* [Task instructions] Write out the text lines of every row below exactly as they appear, in their original order. Leave the pictures out of your answer.

((

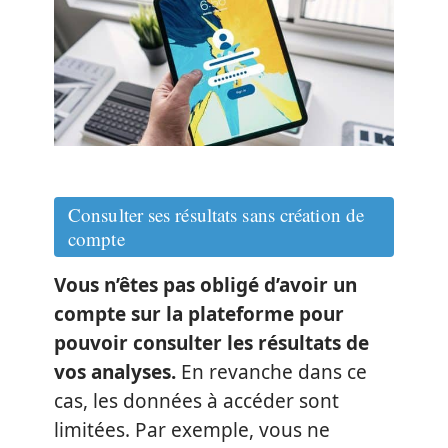
Consulter ses résultats sans création de
compte
Vous n’êtes pas obligé d’avoir un
compte sur la plateforme pour
pouvoir consulter les résultats de
vos analyses.
En revanche dans ce
cas, les données à accéder sont
limitées. Par exemple, vous ne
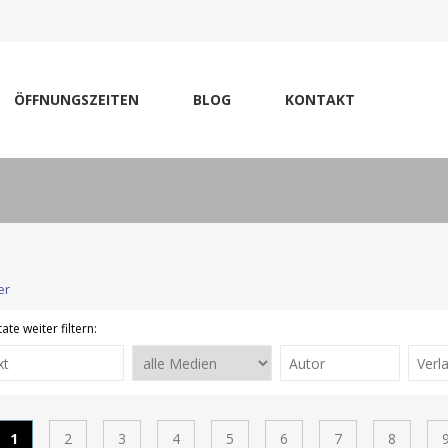
ÖFFNUNGSZEITEN
BLOG
KONTAKT
er
ate weiter filtern:
1
2
3
4
5
6
7
8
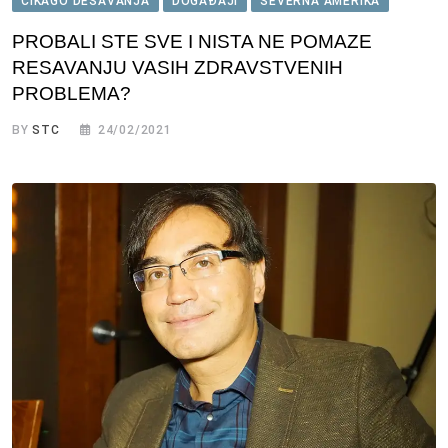
ČIKAGO DEŠAVANJA
DOGAĐAJI
SEVERNA AMERIKA
PROBALI STE SVE I NISTA NE POMAZE
RESAVANJU VASIH ZDRAVSTVENIH
PROBLEMA?
BY
STC
24/02/2021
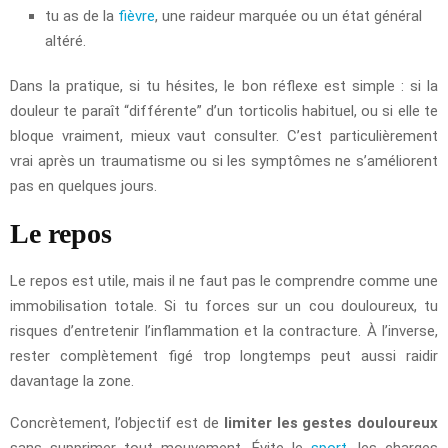
tu as de la
fièvre
, une raideur marquée ou un état général
altéré.
Dans la pratique, si tu hésites, le bon réflexe est simple : si la
douleur te paraît “différente” d’un torticolis habituel, ou si elle te
bloque vraiment, mieux vaut consulter. C’est particulièrement
vrai après un traumatisme ou si les symptômes ne s’améliorent
pas en quelques jours.
Le repos
Le repos est utile, mais il ne faut pas le comprendre comme une
immobilisation totale. Si tu forces sur un cou douloureux, tu
risques d’entretenir l’inflammation et la contracture. À l’inverse,
rester complètement figé trop longtemps peut aussi raidir
davantage la zone.
Concrètement, l’objectif est de
limiter les gestes douloureux
sans supprimer tout mouvement. Évite le
sport
, les charges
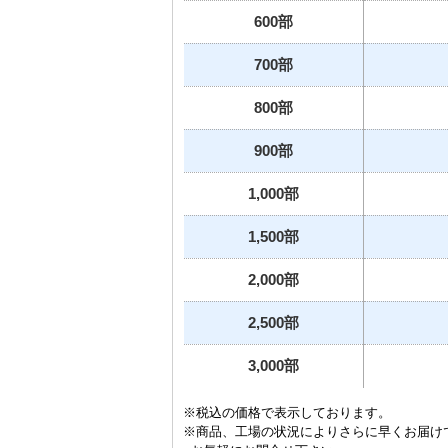
600部
700部
800部
900部
1,000部
1,500部
2,000部
2,500部
3,000部
※税込の価格で表示しております。
※商品、工場の状況によりさらに早くお届け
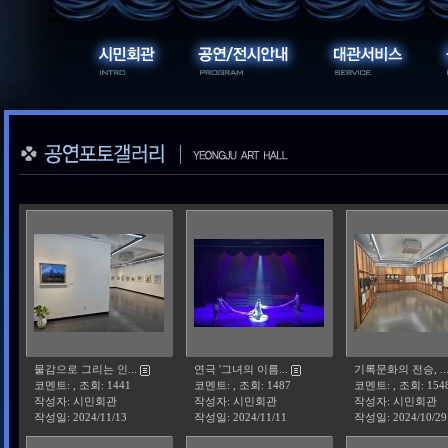
물감으로 그리는 인...
연극 '그녀의 이름...
기록문화의 전승, ..
코멘트: , 조회: 1441
코멘트: , 조회: 1487
코멘트: , 조회: 154
작성자: 시민회관
작성자: 시민회관
작성자: 시민회관
작성일:
2024/11/13
작성일:
2024/11/11
작성일:
2024/10/29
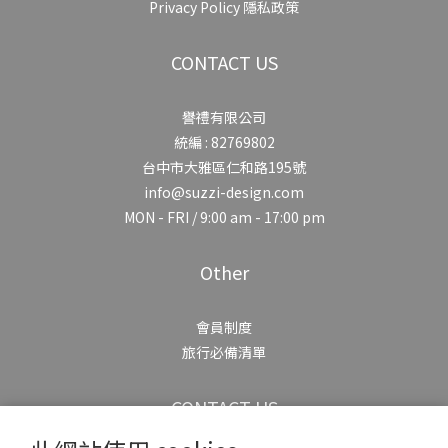
Privacy Policy 隱私政策
CONTACT US
譽禮有限公司
統編 : 82769802
台中市大雅區仁和路195號
info@suzzi-design.com
MON - FRI / 9:00 am - 17:00 pm
Other
會員制度
旅行必備清單
CONTACT US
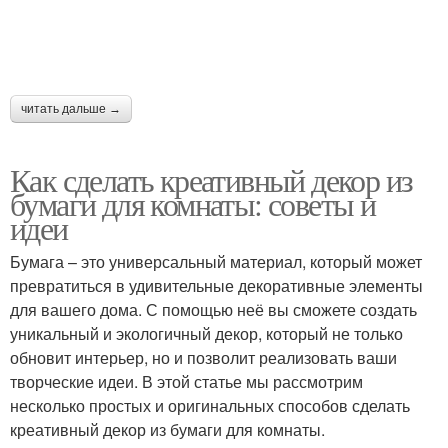
читать дальше →
Как сделать креативный декор из
бумаги для комнаты: советы и
идеи
Бумага – это универсальный материал, который может
превратиться в удивительные декоративные элементы
для вашего дома. С помощью неё вы сможете создать
уникальный и экологичный декор, который не только
обновит интерьер, но и позволит реализовать ваши
творческие идеи. В этой статье мы рассмотрим
несколько простых и оригинальных способов сделать
креативный декор из бумаги для комнаты.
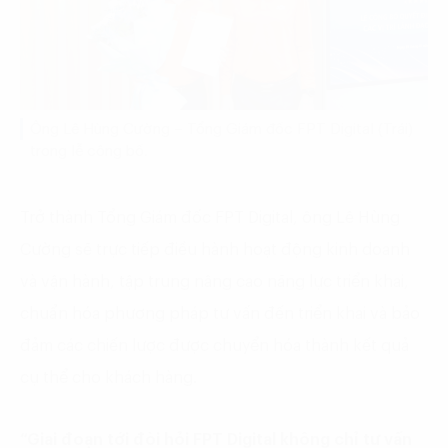
Ông Lê Hùng Cường – Tổng Giám đốc FPT Digital (Trái)
trong lễ công bố.
Trở thành Tổng Giám đốc FPT Digital, ông Lê Hùng
Cường sẽ trực tiếp điều hành hoạt động kinh doanh
và vận hành, tập trung nâng cao năng lực triển khai,
chuẩn hóa phương pháp tư vấn đến triển khai và bảo
đảm các chiến lược được chuyển hóa thành kết quả
cụ thể cho khách hàng.
“Giai đoạn tới đòi hỏi FPT Digital không chỉ tư vấn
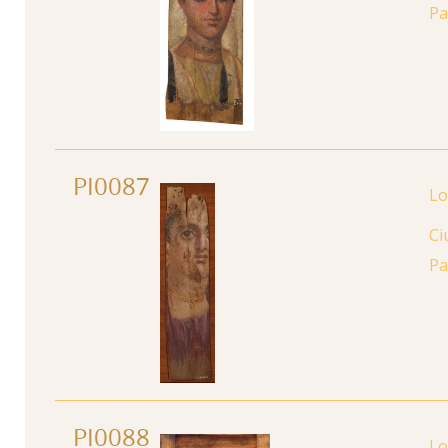
Pa
PI0087
Ci
Pa
PI0088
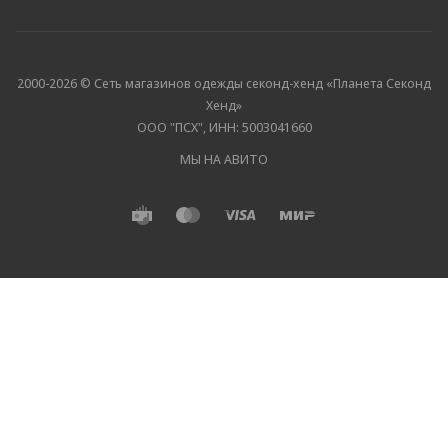
2000-2026 © Сеть магазинов одежды секонд-хенд «Планета Секонд
Хенд»
ООО "ПСХ", ИНН: 5003041660
МЫ НА АВИТО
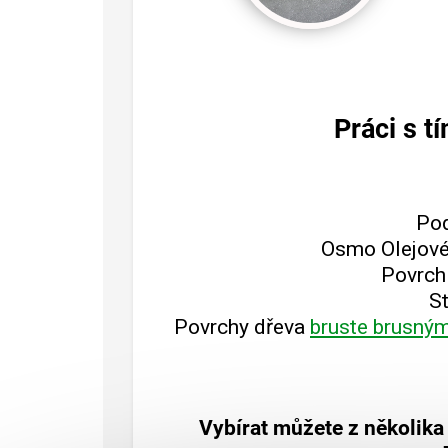
Práci s t
Pod
Osmo Olejové 
Povrch 
St
Povrchy dřeva
bruste brusný
Vybírat můžete z několik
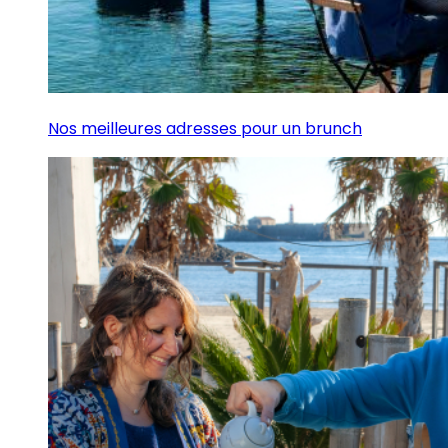
Nos meilleures adresses pour un brunch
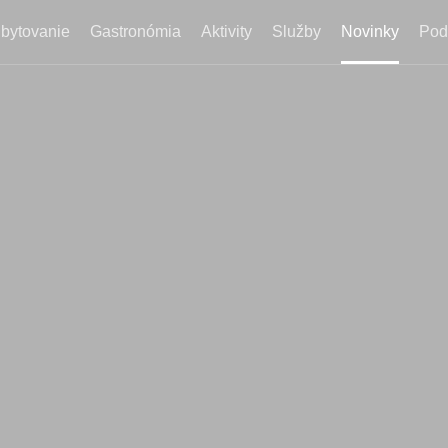
bytovanie
Gastronómia
Aktivity
Služby
Novinky
Pod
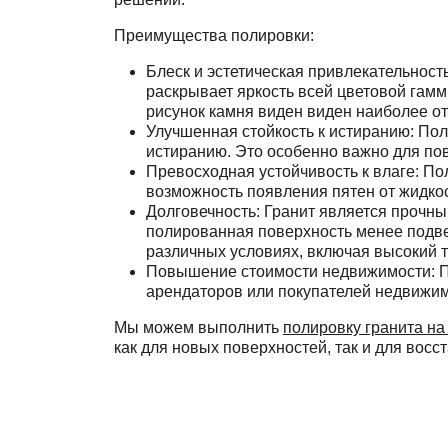
Преимущества полировки:
Блеск и эстетическая привлекательност
раскрывает яркость всей цветовой гамм
рисунок камня виден виден наиболее от
Улучшенная стойкость к истиранию: Пол
истиранию. Это особенно важно для пов
Превосходная устойчивость к влаге: П
возможность появления пятен от жидкост
Долговечность: Гранит является прочны
полированная поверхность менее подве
различных условиях, включая высокий 
Повышение стоимости недвижимости: П
арендаторов или покупателей недвижим
Мы можем выполнить
полировку гранита на
как для новых поверхностей, так и для вос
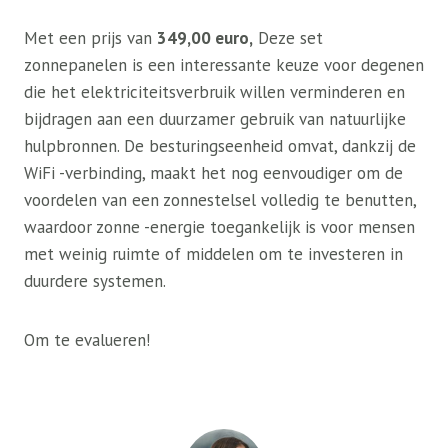
Met een prijs van
349,00 euro,
Deze set
zonnepanelen is een interessante keuze voor degenen
die het elektriciteitsverbruik willen verminderen en
bijdragen aan een duurzamer gebruik van natuurlijke
hulpbronnen. De besturingseenheid omvat, dankzij de
WiFi -verbinding, maakt het nog eenvoudiger om de
voordelen van een zonnestelsel volledig te benutten,
waardoor zonne -energie toegankelijk is voor mensen
met weinig ruimte of middelen om te investeren in
duurdere systemen.
Om te evalueren!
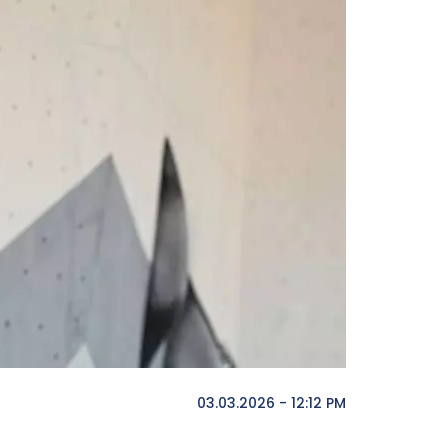
03.03.2026 - 12:12 PM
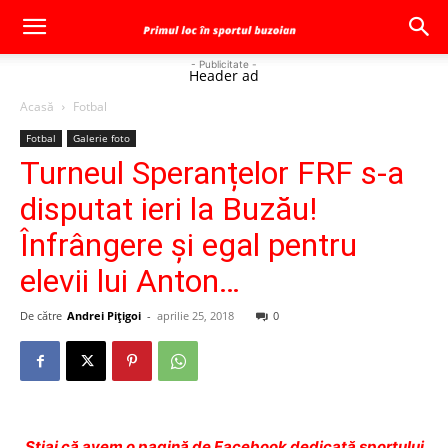
- Publicitate -
Header ad
Acasă
Fotbal
Fotbal
Galerie foto
Turneul Speranțelor FRF s-a
disputat ieri la Buzău!
Înfrângere şi egal pentru
elevii lui Anton…
De către
Andrei Pițigoi
-
aprilie 25, 2018
0
Ştiai că avem o pagină de Facebook dedicată sportului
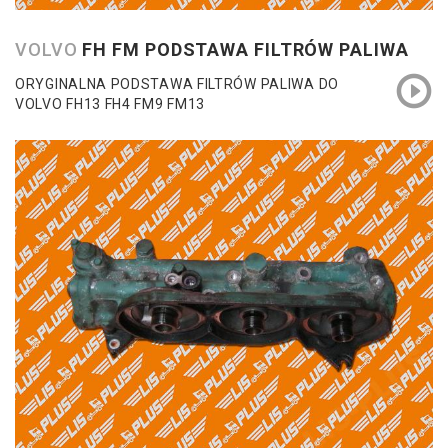
VOLVO
FH FM PODSTAWA FILTRÓW PALIWA
ORYGINALNA PODSTAWA FILTRÓW PALIWA DO
VOLVO FH13 FH4 FM9 FM13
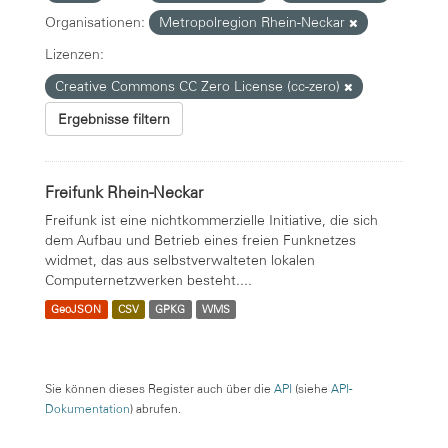
Organisationen:
Metropolregion Rhein-Neckar
Lizenzen:
Creative Commons CC Zero License (cc-zero)
Ergebnisse filtern
Freifunk Rhein-Neckar
Freifunk ist eine nichtkommerzielle Initiative, die sich
dem Aufbau und Betrieb eines freien Funknetzes
widmet, das aus selbstverwalteten lokalen
Computernetzwerken besteht....
GeoJSON
CSV
GPKG
WMS
Sie können dieses Register auch über die
API
(siehe
API-
Dokumentation
) abrufen.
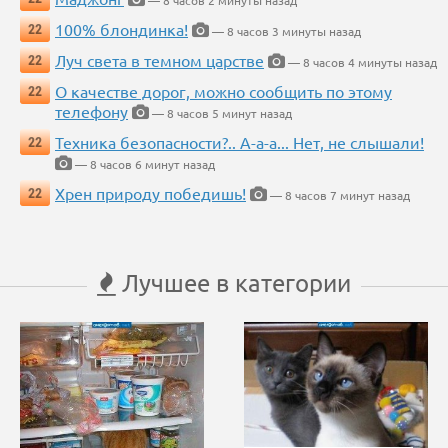
— 8 часов 2 минуты назад
100% блондинка!
22
— 8 часов 3 минуты назад
Луч света в темном царстве
22
— 8 часов 4 минуты назад
О качестве дорог, можно сообщить по этому
22
телефону
— 8 часов 5 минут назад
Техника безопасности?.. А-а-а... Нет, не слышали!
22
— 8 часов 6 минут назад
Хрен природу победишь!
22
— 8 часов 7 минут назад
Лучшее в категории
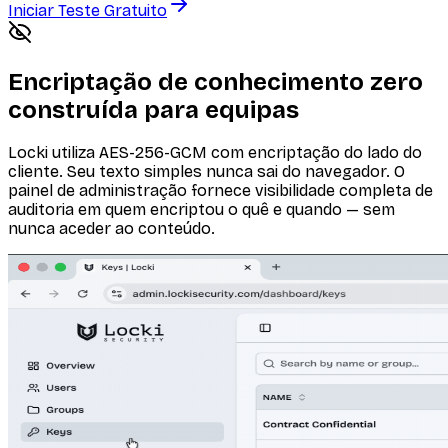
Iniciar Teste Gratuito
Encriptação de conhecimento zero
construída para equipas
Locki utiliza AES-256-GCM com encriptação do lado do
cliente. Seu texto simples nunca sai do navegador. O
painel de administração fornece visibilidade completa de
auditoria em quem encriptou o quê e quando — sem
nunca aceder ao conteúdo.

))

* [Task output]
Consulter ses résultats sans création de
compte
Vous n’êtes pas obligé d’avoir un
compte sur la plateforme pour
pouvoir consulter les résultats de
vos analyses.
En revanche dans ce
cas, les données à accéder sont
limitées. Par exemple, vous ne
ÖFFNUNGSZEITEN
BLOG
KONTAKT
er
ate weiter filtern:
1
2
3
4
5
6
7
8
ČIKAGO DEŠAVANJA
DOGAĐAJI
SEVERNA AMERIKA
PROBALI STE SVE I NISTA NE POMAZE
RESAVANJU VASIH ZDRAVSTVENIH
PROBLEMA?
BY
STC
24/02/2021
tu as de la
fièvre
, une raideur marquée ou un état général
altéré.
Dans la pratique, si tu hésites, le bon réflexe est simple : si la
douleur te paraît “différente” d’un torticolis habituel, ou si elle te
bloque vraiment, mieux vaut consulter. C’est particulièrement
vrai après un traumatisme ou si les symptômes ne s’améliorent
pas en quelques jours.
Le repos
Le repos est utile, mais il ne faut pas le comprendre comme une
immobilisation totale. Si tu forces sur un cou douloureux, tu
risques d’entretenir l’inflammation et la contracture. À l’inverse,
rester complètement figé trop longtemps peut aussi raidir
davantage la zone.
Concrètement, l’objectif est de
limiter les gestes douloureux
sans supprimer tout mouvement. Évite le
sport
, les charges
600部
700部
800部
900部
1,000部
1,500部
2,000部
2,500部
3,000部
※税込の価格で表示しております。
※商品、工場の状況によりさらに早くお届け
물감으로 그리는 인...
연극 '그녀의 이름...
기록문화의 전승, ..
코멘트: , 조회: 1441
코멘트: , 조회: 1487
코멘트: , 조회: 154
작성자: 시민회관
작성자: 시민회관
작성자: 시민회관
작성일:
2024/11/13
작성일:
2024/11/11
작성일:
2024/10/29
Privacy Policy 隱私政策
CONTACT US
譽禮有限公司
統編 : 82769802
台中市大雅區仁和路195號
info@suzzi-design.com
MON - FRI / 9:00 am - 17:00 pm
Other
會員制度
旅行必備清單
CONTACT US
читать дальше →
Как сделать креативный декор из
бумаги для комнаты: советы и
идеи
Бумага – это универсальный материал, который может
превратиться в удивительные декоративные элементы
для вашего дома. С помощью неё вы сможете создать
уникальный и экологичный декор, который не только
обновит интерьер, но и позволит реализовать ваши
творческие идеи. В этой статье мы рассмотрим
несколько простых и оригинальных способов сделать
креативный декор из бумаги для комнаты.
Ông Lê Hùng Cường – Tổng Giám đốc FPT Digital (Trái)
trong lễ công bố.
Trở thành Tổng Giám đốc FPT Digital, ông Lê Hùng
Cường sẽ trực tiếp điều hành hoạt động kinh doanh
và vận hành, tập trung nâng cao năng lực triển khai,
chuẩn hóa phương pháp tư vấn đến triển khai và bảo
đảm các chiến lược được chuyển hóa thành kết quả
cụ thể cho khách hàng.
“Giai đoạn tới đòi hỏi FPT Digital không chỉ tư vấn
Pa
PI0087
Ci
Pa
PI0088
2000-2026 © Сеть магазинов одежды секонд-хенд «Планета Секонд
Хенд»
ООО "ПСХ", ИНН: 5003041660
МЫ НА АВИТО
Práci s t
Pod
Osmo Olejové 
Povrch 
St
Povrchy dřeva
bruste brusný
Vybírat můžete z několik
Nos meilleures adresses pour un brunch
bytovanie
Gastronómia
Aktivity
Služby
Novinky
Pod
Преимущества полировки:
Блеск и эстетическая привлекательност
раскрывает яркость всей цветовой гамм
рисунок камня виден виден наиболее от
Улучшенная стойкость к истиранию: Пол
истиранию. Это особенно важно для пов
Превосходная устойчивость к влаге: П
возможность появления пятен от жидкост
Долговечность: Гранит является прочны
полированная поверхность менее подве
различных условиях, включая высокий 
Повышение стоимости недвижимости: П
арендаторов или покупателей недвижим
Мы можем выполнить
полировку гранита на
как для новых поверхностей, так и для вос
Met een prijs van
349,00 euro,
Deze set
zonnepanelen is een interessante keuze voor degenen
die het elektriciteitsverbruik willen verminderen en
bijdragen aan een duurzamer gebruik van natuurlijke
hulpbronnen. De besturingseenheid omvat, dankzij de
WiFi -verbinding, maakt het nog eenvoudiger om de
voordelen van een zonnestelsel volledig te benutten,
waardoor zonne -energie toegankelijk is voor mensen
met weinig ruimte of middelen om te investeren in
duurdere systemen.
Om te evalueren!
03.03.2026 - 12:12 PM
- Publicitate -
Header ad
Acasă
Fotbal
Fotbal
Galerie foto
Turneul Speranțelor FRF s-a
disputat ieri la Buzău!
Înfrângere şi egal pentru
elevii lui Anton…
De către
Andrei Pițigoi
-
aprilie 25, 2018
0
Ştiai că avem o pagină de Facebook dedicată sportului
VOLVO
FH FM PODSTAWA FILTRÓW PALIWA
ORYGINALNA PODSTAWA FILTRÓW PALIWA DO
VOLVO FH13 FH4 FM9 FM13
Organisationen:
Metropolregion Rhein-Neckar
Lizenzen:
Creative Commons CC Zero License (cc-zero)
Ergebnisse filtern
Freifunk Rhein-Neckar
Freifunk ist eine nichtkommerzielle Initiative, die sich
dem Aufbau und Betrieb eines freien Funknetzes
widmet, das aus selbstverwalteten lokalen
Computernetzwerken besteht....
GeoJSON
CSV
GPKG
WMS
Sie können dieses Register auch über die
API
(siehe
API-
Dokumentation
) abrufen.
— 8 часов 2 минуты назад
100% блондинка!
22
— 8 часов 3 минуты назад
Луч света в темном царстве
22
— 8 часов 4 минуты назад
О качестве дорог, можно сообщить по этому
22
телефону
— 8 часов 5 минут назад
Техника безопасности?.. А-а-а... Нет, не слышали!
22
— 8 часов 6 минут назад
Хрен природу победишь!
22
— 8 часов 7 минут назад
Лучшее в категории
Iniciar Teste Gratuito
Encriptação de conhecimento zero
construída para equipas
Locki utiliza AES-256-GCM com encriptação do lado do
cliente. Seu texto simples nunca sai do navegador. O
painel de administração fornece visibilidade completa de
auditoria em quem encriptou o quê e quando — sem
nunca aceder ao conteúdo.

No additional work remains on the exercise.